§ **Document segment**:

Sir Seewoosagur Ramgoolam Memorial Centre for Culture
- Established: 1986
- Location: 87, Sir Seewoosagur Ramgoolam Street, Plaine Verte, Port Louis, Mauritius
- Type: House museum / Biographical museum
- Collections: Personal artifacts, photographs, furniture, medical equipment

= Sir Seewoosagur Ramgoolam Memorial Centre for Culture =

House museum in Port Louis, Mauritius

The Sir Seewoosagur Ramgoolam Memorial Centre for Culture (also known as the SSR Memorial Centre for Culture) is a house museum in Port Louis, Mauritius. It is dedicated to Seewoosagur Ramgoolam, the first Prime Minister of independent Mauritius, often referred to as the "Father of the Nation." The centre occupies the former residence of Ramgoolam, where he lived and practiced medicine for approximately thirty years.

== History ==
Following Ramgoolam's death in 1985, the wooden 19th-century colonial-style house was acquired by the Government of Mauritius in 1986. Later, it was converted into a memorial centre and opened to the public. The centre is managed by Mauritius Museums Council and exhibits artifacts related to Ramgoolam's life and career. Presently it is listed as a national heritage site.

§ **Records supplied**:
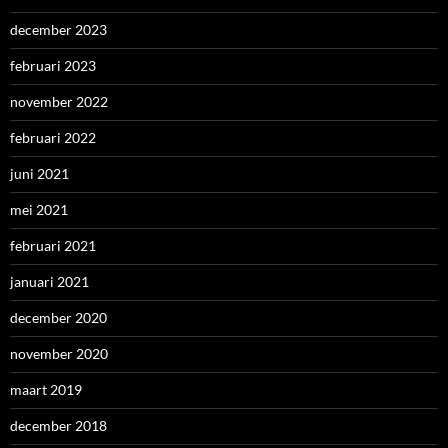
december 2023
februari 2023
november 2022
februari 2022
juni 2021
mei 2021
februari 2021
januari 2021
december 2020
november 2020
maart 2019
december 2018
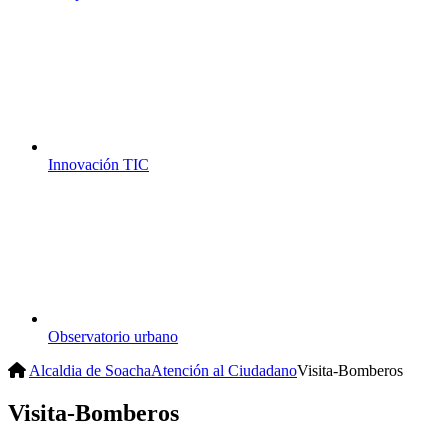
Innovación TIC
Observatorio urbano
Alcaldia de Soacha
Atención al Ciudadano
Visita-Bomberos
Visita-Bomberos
...
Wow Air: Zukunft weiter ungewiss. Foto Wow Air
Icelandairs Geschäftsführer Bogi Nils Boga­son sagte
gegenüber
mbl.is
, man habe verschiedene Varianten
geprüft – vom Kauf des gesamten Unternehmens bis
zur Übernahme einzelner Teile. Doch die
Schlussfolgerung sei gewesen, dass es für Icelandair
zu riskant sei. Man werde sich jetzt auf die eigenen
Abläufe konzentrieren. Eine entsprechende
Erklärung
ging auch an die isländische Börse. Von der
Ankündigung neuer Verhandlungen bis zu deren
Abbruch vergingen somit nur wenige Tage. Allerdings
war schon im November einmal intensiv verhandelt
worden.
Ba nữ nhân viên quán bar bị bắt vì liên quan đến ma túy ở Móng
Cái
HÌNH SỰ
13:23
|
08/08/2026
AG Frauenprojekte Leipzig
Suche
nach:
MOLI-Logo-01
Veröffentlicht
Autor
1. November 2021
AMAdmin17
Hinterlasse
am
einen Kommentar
---
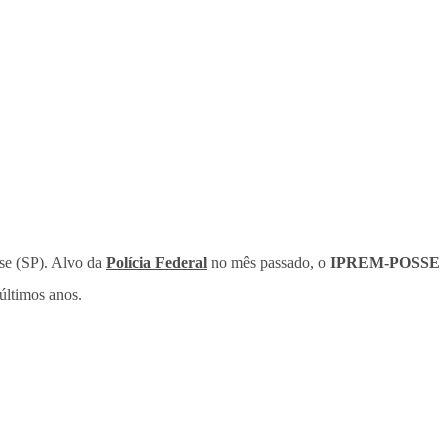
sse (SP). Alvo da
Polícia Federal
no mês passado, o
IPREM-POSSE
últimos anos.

§ **Task prompt**: Please name the body that manages the memorial centre described in the museum article.

§ **Result of this task**: The Mauritius Museums Council.